Smith’s Zothique stories had a direct influence on Vance’s The Dying Earth tales, stories which likewise occur as Earth is fading and “sorcery and demonism” have returned. Without Smith’s creation, we might never have seen “The Eyes of the Overworld” and Vance’s other Dying Earth tales. And without those, we have no “Vancian magic” to serve as the basis from spellcasting in Dungeons & Dragons. Smith’s vision of a magical Earth at the end of time is therefore essential to the creation of the original fantasy role-playing game, regardless of whether Gygax was aware of Smith’s work or not. (As an aside, I’ll note that given Gary Gygax’s love of florid writing and his own occasionally purple prose, I find it surprising that Gygax never spoke more exuberantly about Smith in later years).
Of course, D&D fans from a long ways back are already aware of a more direct intersection between the role-playing game and the work of Clark Ashton Smith. This conflux of ideas owes its being to Tom Moldvay, a designer whose own list of inspirational authors is not only larger than Gygax’s (it can be found at the back of the Dungeons & Dragons Basic Rulebook edited by him in 1981), but specifically mentions Smith. Moldvay also wrote the adventure, X2: Castle Amber (Château d’Amberville), further linking the Weird Tales author and the game.
Castle Amber, despite what one might think, has no connections to the work of Roger Zelazny, but does owe a debt to Smith’s stories. The entire second half of the adventure is set in the realm of Averoigne, Smith’s fictional French province. The party must contend with antagonists ripped directly from the pages of Smith’s short stories (with permission of his literary estate), including “The Colossus of Ylourgne,” “The Beast of Averoigne,” and “The Enchantress of Sylaire.” This marks Castle Amber as one of the few early licensed adaptations of genre fiction into role-playing game material, putting it in good company with Fritz Leiber’s Nehwon, Robert Asprin’s city of Sanctuary, and Michael Moorcock’s Melniboné.
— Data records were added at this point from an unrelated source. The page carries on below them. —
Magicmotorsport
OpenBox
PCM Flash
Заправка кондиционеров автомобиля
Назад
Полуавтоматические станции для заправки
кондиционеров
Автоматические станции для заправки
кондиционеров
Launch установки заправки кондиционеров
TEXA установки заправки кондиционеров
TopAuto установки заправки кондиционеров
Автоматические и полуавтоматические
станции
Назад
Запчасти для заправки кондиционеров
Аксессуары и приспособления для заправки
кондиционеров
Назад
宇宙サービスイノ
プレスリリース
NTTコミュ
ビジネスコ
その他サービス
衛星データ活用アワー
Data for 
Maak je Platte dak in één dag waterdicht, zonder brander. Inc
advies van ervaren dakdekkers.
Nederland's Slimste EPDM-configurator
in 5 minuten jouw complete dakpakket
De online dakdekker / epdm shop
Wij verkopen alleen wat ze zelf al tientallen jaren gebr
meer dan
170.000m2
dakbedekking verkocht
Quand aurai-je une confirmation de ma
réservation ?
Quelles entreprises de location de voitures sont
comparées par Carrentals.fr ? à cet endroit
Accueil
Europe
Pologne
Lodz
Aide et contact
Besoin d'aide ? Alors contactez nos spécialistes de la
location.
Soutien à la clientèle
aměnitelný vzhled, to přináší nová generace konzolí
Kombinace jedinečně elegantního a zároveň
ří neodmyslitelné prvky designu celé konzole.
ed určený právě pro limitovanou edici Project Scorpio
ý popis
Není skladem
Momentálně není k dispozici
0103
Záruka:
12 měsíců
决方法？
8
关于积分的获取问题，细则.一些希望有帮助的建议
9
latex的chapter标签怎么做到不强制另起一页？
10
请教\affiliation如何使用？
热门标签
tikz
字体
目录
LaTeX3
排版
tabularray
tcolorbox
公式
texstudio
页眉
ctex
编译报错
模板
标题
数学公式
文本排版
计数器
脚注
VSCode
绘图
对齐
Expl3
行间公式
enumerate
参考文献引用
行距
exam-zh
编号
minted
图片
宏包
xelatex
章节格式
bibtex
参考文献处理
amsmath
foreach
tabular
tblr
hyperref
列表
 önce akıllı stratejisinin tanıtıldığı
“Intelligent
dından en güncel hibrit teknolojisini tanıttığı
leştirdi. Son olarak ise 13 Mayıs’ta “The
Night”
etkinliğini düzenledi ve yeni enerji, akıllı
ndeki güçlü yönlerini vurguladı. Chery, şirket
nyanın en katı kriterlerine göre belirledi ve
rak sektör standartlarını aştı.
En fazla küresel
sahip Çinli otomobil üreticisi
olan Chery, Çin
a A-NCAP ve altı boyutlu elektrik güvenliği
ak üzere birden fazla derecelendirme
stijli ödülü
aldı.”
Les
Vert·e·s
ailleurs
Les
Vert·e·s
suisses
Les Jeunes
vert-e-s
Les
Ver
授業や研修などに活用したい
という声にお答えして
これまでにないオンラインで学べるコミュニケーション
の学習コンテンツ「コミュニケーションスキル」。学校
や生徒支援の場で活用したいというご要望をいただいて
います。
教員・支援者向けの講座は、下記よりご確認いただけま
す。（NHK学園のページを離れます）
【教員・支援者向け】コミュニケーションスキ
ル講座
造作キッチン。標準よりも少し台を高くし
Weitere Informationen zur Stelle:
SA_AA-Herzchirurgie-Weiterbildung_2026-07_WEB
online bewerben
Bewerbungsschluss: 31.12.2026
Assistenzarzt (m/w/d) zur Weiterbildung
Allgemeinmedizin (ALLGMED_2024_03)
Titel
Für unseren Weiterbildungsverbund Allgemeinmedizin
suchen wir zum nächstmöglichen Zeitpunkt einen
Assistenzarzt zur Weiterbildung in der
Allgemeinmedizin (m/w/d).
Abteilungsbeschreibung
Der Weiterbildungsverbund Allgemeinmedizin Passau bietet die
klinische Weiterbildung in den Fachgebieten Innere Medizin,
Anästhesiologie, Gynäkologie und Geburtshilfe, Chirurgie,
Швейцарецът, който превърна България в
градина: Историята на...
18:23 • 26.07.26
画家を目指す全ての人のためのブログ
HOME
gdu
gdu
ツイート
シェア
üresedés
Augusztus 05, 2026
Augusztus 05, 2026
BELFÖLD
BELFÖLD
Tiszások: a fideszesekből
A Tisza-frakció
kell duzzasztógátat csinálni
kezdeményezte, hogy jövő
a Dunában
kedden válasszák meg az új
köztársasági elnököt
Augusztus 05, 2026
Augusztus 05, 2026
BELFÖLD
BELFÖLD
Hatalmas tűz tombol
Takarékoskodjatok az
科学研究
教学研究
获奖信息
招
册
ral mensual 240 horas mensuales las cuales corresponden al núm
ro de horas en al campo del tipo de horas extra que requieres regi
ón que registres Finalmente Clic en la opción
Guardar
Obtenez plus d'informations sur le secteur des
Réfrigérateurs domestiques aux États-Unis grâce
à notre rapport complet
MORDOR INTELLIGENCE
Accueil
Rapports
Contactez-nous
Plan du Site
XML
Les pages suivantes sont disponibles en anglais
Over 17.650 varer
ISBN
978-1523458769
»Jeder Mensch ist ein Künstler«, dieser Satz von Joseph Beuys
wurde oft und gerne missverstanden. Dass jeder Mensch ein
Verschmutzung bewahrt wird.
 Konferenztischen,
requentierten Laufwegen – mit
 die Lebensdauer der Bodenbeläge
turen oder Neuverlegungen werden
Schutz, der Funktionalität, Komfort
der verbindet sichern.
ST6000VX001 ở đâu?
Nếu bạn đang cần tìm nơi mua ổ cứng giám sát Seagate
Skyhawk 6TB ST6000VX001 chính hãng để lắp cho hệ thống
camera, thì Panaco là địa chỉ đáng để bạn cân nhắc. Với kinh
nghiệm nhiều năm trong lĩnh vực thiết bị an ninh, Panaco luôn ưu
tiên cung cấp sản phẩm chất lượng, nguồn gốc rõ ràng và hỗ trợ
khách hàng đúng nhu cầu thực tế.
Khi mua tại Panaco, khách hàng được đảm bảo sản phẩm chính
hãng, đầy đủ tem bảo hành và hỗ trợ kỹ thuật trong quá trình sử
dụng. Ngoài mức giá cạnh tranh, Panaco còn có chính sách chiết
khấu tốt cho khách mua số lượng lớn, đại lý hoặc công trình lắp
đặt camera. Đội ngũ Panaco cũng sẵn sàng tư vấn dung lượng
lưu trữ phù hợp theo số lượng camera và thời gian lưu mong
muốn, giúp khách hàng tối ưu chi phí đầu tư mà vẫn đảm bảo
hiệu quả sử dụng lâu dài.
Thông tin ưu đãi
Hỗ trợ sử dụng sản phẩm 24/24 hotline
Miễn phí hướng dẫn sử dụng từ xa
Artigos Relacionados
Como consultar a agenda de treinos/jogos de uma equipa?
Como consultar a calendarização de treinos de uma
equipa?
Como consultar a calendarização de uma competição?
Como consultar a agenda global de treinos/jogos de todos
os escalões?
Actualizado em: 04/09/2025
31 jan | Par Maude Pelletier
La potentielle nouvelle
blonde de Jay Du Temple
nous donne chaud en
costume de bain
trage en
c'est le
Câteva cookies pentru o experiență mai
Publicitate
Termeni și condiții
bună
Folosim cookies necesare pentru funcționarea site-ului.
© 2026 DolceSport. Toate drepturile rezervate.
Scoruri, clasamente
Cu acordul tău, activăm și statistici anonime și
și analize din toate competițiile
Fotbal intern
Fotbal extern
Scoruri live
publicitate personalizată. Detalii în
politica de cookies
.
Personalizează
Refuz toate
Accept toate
Castle Amber is a “funhouse” dungeon of the old school, filled with numerous oddities, anachronisms, and random events, and one’s opinion of it depends largely on the reader’s own attitudes regarding those things. However, regardless of whether an entire generation of role-players enjoyed the module or not, for many it was the first time they ever heard the name “Clark Ashton Smith.” Much as Deities & Demigods served to introduce gamers to the works of Fritz Leiber and Michael Moorcock, Castle Amber brought Smith’s name into the awareness of a new, albeit smaller audience—myself included. Returning to the adventure and rereading it after becoming familiar with the stories Moldvay incorporates into the module is a fun experience. It might even change opinions about X2 in some cases.
While Smith has enjoyed something of a resurgence over the past decade, partly due to Night Shade Book’s wonderful anthology series of all Smith’s weird fiction stories, it’s unlikely that he’ll ever gain the popularity of Lovecraft or Howard. His fellow Weird Tales colleagues are both more accessible to the average reader (Howard more so than Lovecraft) and both have benefited from adaptations of their work into other media forms, notably motion pictures which serve to introduce the authors’ concepts and characters to a non-literary audience. Smith’s work remains overlooked, which is a crime committed by popular culture on one hand, but which also makes those of us already familiar Clark Ashton Smith’s stories feel fortunate we know what others don’t. If you’ve never experienced Smith, consider this my invitation to join our close circle of privileged readers.